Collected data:

# # # # # # #

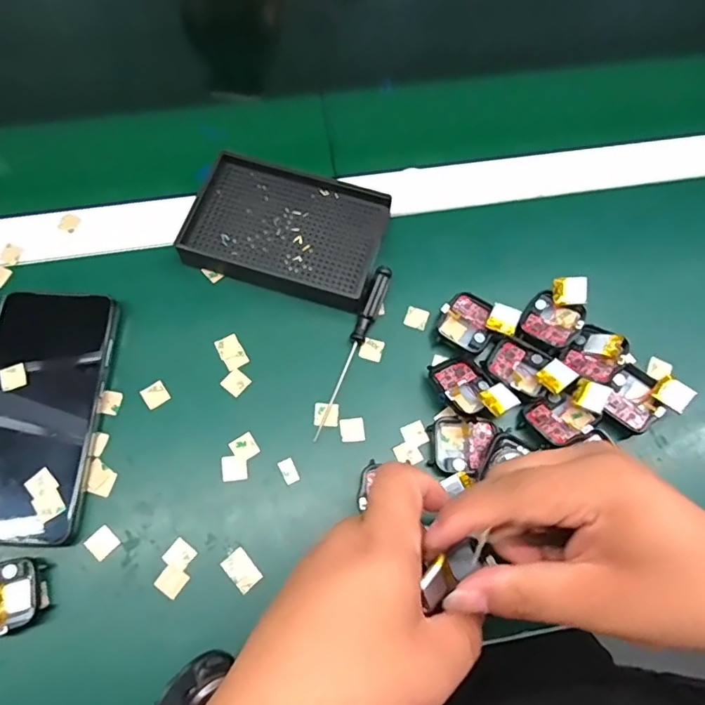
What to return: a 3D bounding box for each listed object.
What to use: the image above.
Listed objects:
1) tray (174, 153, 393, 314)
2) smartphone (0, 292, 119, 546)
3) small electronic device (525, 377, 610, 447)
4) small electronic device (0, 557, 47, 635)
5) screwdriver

# # # # # # #

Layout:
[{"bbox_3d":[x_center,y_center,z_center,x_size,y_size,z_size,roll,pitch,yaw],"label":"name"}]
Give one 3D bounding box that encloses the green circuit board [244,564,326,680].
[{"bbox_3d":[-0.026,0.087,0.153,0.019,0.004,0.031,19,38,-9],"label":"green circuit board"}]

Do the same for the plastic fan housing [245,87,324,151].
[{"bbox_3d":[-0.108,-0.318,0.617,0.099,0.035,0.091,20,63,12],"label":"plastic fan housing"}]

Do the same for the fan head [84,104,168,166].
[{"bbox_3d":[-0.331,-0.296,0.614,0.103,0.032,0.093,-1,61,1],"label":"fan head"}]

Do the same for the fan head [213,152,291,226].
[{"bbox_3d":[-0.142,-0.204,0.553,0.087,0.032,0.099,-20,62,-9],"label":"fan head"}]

# # # # # # #

What is being asked: Go through the records above and copy every line with the word "electronic".

Answer below:
3) small electronic device (525, 377, 610, 447)
4) small electronic device (0, 557, 47, 635)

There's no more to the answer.